Fifth Sunday of Easter
Acts 14:21-27
Revelation 21:1-5
John 13:31-35
I began last week asking a rhetorical question about “How was our relationship to Jesus Christ?” Well, that worked so well I want to begin again this week with a rhetorical question. I think it follows up from last week very well. Here is the question, “How well did we love this past week?” John Lennon, as a member of the Beatles wrote, in 1967, “All you need is love?” That is true, but Jesus is going to challenge that a bit by saying, “I give you a new commandment, to love, as I have loved you.”
In our first reading, Paul and Barnabas are returning home from a mission trip, and they say, “Let us report to you all that God has done for us.” Did you notice? It is not what they have done, it is what God has done? They tell the community of believers, “We had to go undergo hardship, but it was always so the community would be built up in love. Paul and Barnabas strength the spirits of the others and encourage them to persevere. Paul and Barnabas loved like God loves and where able to do great things.
In our second reading, John the author of the book of Revelation is describing a vision that he had. The two lines I enjoy the most are, “Behold, God’s dwelling is with the human race” and “Behold, I make all things new.” For many of us, our utopia would be a place deep in the woods were no-one can find us. What this vision is saying is, we are to see the love of God right where we are at, and stay right here and by God’s love working in us. We are to transform the world, because God is making all things new. He is not creating new things. When we love like God great things can happen.

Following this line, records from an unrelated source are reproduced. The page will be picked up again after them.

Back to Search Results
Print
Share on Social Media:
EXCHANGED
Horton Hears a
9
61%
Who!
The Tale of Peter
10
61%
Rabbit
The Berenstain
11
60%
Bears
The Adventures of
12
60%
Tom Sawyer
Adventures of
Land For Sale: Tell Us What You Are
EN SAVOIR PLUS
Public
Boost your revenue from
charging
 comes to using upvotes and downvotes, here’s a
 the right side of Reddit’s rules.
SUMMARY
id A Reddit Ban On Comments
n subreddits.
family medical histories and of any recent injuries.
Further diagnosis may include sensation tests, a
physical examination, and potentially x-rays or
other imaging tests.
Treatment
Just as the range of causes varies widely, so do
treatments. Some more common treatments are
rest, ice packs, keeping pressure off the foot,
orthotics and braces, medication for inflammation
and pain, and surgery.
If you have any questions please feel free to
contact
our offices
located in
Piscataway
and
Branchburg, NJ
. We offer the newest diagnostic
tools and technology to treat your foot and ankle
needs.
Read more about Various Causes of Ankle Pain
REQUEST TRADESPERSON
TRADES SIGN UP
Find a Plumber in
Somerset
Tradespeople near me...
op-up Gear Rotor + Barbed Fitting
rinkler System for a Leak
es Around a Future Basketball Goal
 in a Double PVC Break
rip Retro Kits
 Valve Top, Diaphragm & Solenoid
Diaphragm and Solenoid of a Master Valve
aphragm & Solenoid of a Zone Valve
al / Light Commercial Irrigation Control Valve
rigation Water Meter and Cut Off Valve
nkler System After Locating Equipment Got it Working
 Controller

Our Gospel is something amazing, and the Church in her great wisdom has done something remarkable to this story by sandwiching in between two stories. The story begins with “Judas had just left” so it begins with the betrayal of Judas to Jesus. Our story ends with verse 35, but verse 36 and following are about Peter denying Jesus three times. So the top piece is the betrayal, and the bottom piece is the denial, and in the middle, Jesus says, “I give you a new commandment: love one another.” What is “new” about that? What is new ‘is to love, as Christ has loved us.’ Which means to try and find a way to keep loving in the face of betrayal and denial. We can all think of someone who has betrayed us or denied us! But can we stop and think of a person we have betrayed or denied this past week? What else is new, which should help us to love, is the understanding that all love is from God. It begins in God; it is of God, and it ends in God.
In order to love in this “new” way, we need to know the love of the Father that is given to us in this community. We need great prayer and the grace of the sacraments, we need a deep and abiding spiritual life. We cannot do this on our own! The type of love required carries a divine power given to us in this Holy Eucharist. May we live in this new love of God.